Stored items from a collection
= Beginning of Section =

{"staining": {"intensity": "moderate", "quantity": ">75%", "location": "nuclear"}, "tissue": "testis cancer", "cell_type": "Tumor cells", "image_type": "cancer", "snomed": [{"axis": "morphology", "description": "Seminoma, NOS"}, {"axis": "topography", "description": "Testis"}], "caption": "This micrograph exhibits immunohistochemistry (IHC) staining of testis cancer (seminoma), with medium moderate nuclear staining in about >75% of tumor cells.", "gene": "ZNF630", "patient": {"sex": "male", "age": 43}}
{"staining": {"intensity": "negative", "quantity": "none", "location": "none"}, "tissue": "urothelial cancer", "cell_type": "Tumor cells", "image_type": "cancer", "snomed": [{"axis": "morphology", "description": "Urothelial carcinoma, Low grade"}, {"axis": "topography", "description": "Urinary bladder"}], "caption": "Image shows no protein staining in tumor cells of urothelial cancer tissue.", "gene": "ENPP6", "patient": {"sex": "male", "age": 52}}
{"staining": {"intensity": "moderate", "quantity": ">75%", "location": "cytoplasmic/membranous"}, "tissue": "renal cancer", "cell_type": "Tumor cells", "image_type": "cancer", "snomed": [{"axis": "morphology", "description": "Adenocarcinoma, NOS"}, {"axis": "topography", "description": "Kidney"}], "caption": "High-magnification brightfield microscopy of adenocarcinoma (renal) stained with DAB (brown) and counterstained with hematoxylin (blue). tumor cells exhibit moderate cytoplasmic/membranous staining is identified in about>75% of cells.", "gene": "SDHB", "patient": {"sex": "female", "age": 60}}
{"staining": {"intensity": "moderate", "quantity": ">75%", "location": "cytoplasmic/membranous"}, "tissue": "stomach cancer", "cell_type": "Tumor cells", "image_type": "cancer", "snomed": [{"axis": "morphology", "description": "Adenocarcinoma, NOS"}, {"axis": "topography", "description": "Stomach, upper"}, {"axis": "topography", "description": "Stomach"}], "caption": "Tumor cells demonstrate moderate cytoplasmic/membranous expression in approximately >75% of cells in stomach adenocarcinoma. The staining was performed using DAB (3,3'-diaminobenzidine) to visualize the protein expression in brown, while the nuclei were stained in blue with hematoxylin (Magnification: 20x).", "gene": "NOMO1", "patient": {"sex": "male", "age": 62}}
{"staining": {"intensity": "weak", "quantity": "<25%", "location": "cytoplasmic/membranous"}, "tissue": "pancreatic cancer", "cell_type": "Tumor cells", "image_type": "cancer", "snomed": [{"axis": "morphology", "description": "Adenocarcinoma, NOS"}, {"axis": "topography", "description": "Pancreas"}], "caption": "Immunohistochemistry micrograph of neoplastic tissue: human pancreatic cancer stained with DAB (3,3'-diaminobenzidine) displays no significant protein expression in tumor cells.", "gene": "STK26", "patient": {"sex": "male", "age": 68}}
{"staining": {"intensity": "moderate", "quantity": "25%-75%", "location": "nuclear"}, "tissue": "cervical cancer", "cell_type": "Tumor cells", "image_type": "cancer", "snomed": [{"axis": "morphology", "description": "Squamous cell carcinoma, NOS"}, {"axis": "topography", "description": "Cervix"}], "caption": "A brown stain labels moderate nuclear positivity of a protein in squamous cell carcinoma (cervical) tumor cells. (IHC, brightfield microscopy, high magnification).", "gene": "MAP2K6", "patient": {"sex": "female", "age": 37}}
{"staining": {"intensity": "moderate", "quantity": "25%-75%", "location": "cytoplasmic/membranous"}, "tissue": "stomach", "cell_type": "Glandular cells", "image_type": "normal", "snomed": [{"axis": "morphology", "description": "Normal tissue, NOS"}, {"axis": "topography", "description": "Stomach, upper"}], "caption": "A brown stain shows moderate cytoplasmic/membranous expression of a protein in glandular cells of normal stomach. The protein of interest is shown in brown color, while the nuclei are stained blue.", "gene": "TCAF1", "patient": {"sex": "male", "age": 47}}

= End of Section =

**Task requirements**
What is needed is the data above, output in full and exactly as it stands.

**Answer to this exercise**
{"staining": {"intensity": "moderate", "quantity": ">75%", "location": "nuclear"}, "tissue": "testis cancer", "cell_type": "Tumor cells", "image_type": "cancer", "snomed": [{"axis": "morphology", "description": "Seminoma, NOS"}, {"axis": "topography", "description": "Testis"}], "caption": "This micrograph exhibits immunohistochemistry (IHC) staining of testis cancer (seminoma), with medium moderate nuclear staining in about >75% of tumor cells.", "gene": "ZNF630", "patient": {"sex": "male", "age": 43}}
{"staining": {"intensity": "negative", "quantity": "none", "location": "none"}, "tissue": "urothelial cancer", "cell_type": "Tumor cells", "image_type": "cancer", "snomed": [{"axis": "morphology", "description": "Urothelial carcinoma, Low grade"}, {"axis": "topography", "description": "Urinary bladder"}], "caption": "Image shows no protein staining in tumor cells of urothelial cancer tissue.", "gene": "ENPP6", "patient": {"sex": "male", "age": 52}}
{"staining": {"intensity": "moderate", "quantity": ">75%", "location": "cytoplasmic/membranous"}, "tissue": "renal cancer", "cell_type": "Tumor cells", "image_type": "cancer", "snomed": [{"axis": "morphology", "description": "Adenocarcinoma, NOS"}, {"axis": "topography", "description": "Kidney"}], "caption": "High-magnification brightfield microscopy of adenocarcinoma (renal) stained with DAB (brown) and counterstained with hematoxylin (blue). tumor cells exhibit moderate cytoplasmic/membranous staining is identified in about>75% of cells.", "gene": "SDHB", "patient": {"sex": "female", "age": 60}}
{"staining": {"intensity": "moderate", "quantity": ">75%", "location": "cytoplasmic/membranous"}, "tissue": "stomach cancer", "cell_type": "Tumor cells", "image_type": "cancer", "snomed": [{"axis": "morphology", "description": "Adenocarcinoma, NOS"}, {"axis": "topography", "description": "Stomach, upper"}, {"axis": "topography", "description": "Stomach"}], "caption": "Tumor cells demonstrate moderate cytoplasmic/membranous expression in approximately >75% of cells in stomach adenocarcinoma. The staining was performed using DAB (3,3'-diaminobenzidine) to visualize the protein expression in brown, while the nuclei were stained in blue with hematoxylin (Magnification: 20x).", "gene": "NOMO1", "patient": {"sex": "male", "age": 62}}
{"staining": {"intensity": "weak", "quantity": "<25%", "location": "cytoplasmic/membranous"}, "tissue": "pancreatic cancer", "cell_type": "Tumor cells", "image_type": "cancer", "snomed": [{"axis": "morphology", "description": "Adenocarcinoma, NOS"}, {"axis": "topography", "description": "Pancreas"}], "caption": "Immunohistochemistry micrograph of neoplastic tissue: human pancreatic cancer stained with DAB (3,3'-diaminobenzidine) displays no significant protein expression in tumor cells.", "gene": "STK26", "patient": {"sex": "male", "age": 68}}
{"staining": {"intensity": "moderate", "quantity": "25%-75%", "location": "nuclear"}, "tissue": "cervical cancer", "cell_type": "Tumor cells", "image_type": "cancer", "snomed": [{"axis": "morphology", "description": "Squamous cell carcinoma, NOS"}, {"axis": "topography", "description": "Cervix"}], "caption": "A brown stain labels moderate nuclear positivity of a protein in squamous cell carcinoma (cervical) tumor cells. (IHC, brightfield microscopy, high magnification).", "gene": "MAP2K6", "patient": {"sex": "female", "age": 37}}
{"staining": {"intensity": "moderate", "quantity": "25%-75%", "location": "cytoplasmic/membranous"}, "tissue": "stomach", "cell_type": "Glandular cells", "image_type": "normal", "snomed": [{"axis": "morphology", "description": "Normal tissue, NOS"}, {"axis": "topography", "description": "Stomach, upper"}], "caption": "A brown stain shows moderate cytoplasmic/membranous expression of a protein in glandular cells of normal stomach. The protein of interest is shown in brown color, while the nuclei are stained blue.", "gene": "TCAF1", "patient": {"sex": "male", "age": 47}}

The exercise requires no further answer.